• [THE PROBLEM]
Whenever a line in the data holds the string "posedge", copy that line.

[Circuit design data]
# # # # # # #
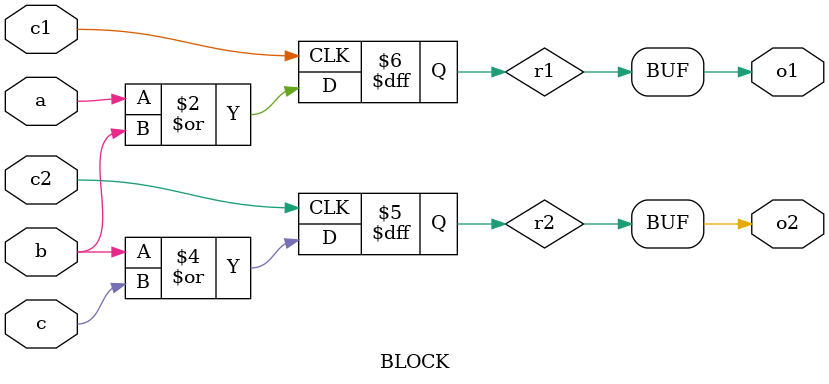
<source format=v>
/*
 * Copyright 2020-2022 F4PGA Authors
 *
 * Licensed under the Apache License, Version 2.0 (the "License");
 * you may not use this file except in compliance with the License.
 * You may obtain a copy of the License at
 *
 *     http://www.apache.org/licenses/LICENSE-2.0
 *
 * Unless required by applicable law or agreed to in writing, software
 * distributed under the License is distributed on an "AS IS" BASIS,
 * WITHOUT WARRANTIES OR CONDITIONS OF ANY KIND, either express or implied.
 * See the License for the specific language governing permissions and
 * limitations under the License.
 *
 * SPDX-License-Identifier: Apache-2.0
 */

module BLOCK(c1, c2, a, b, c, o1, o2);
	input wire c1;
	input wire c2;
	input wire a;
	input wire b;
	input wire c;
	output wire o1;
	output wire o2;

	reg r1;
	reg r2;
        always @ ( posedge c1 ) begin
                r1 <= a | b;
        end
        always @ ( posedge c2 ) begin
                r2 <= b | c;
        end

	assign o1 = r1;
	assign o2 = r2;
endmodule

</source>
# # # # # # #
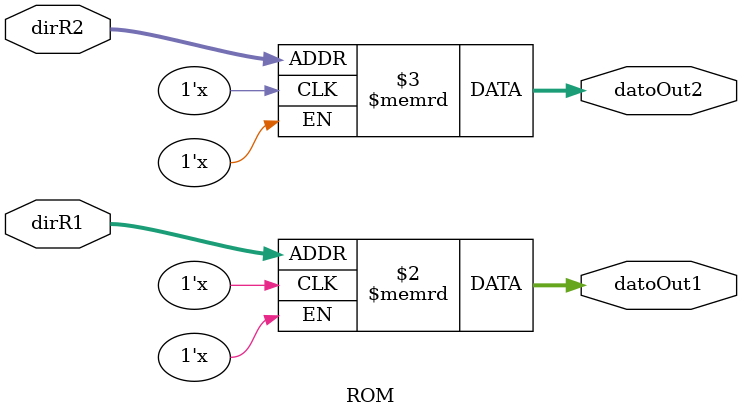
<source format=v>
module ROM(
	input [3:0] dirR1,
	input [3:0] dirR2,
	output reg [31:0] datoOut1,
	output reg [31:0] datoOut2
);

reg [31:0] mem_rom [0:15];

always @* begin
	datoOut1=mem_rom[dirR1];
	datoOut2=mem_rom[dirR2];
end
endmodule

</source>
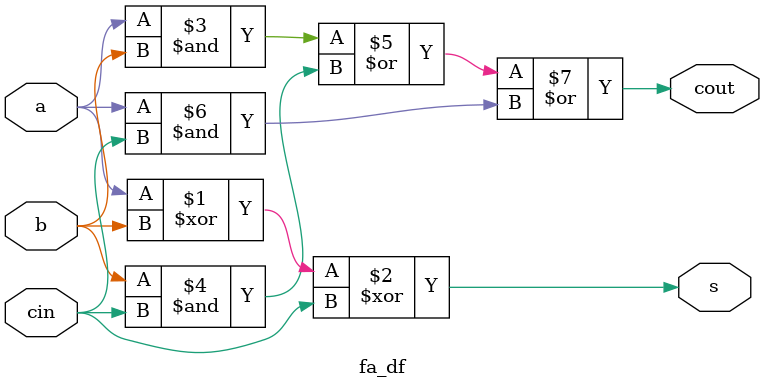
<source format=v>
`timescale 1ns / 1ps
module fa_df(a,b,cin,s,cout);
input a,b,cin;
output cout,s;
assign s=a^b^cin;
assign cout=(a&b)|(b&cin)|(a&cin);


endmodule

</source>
# # # # # # #
• [SOLUTION FOR THIS PROBLEM]
        always @ ( posedge c1 ) begin
        always @ ( posedge c2 ) begin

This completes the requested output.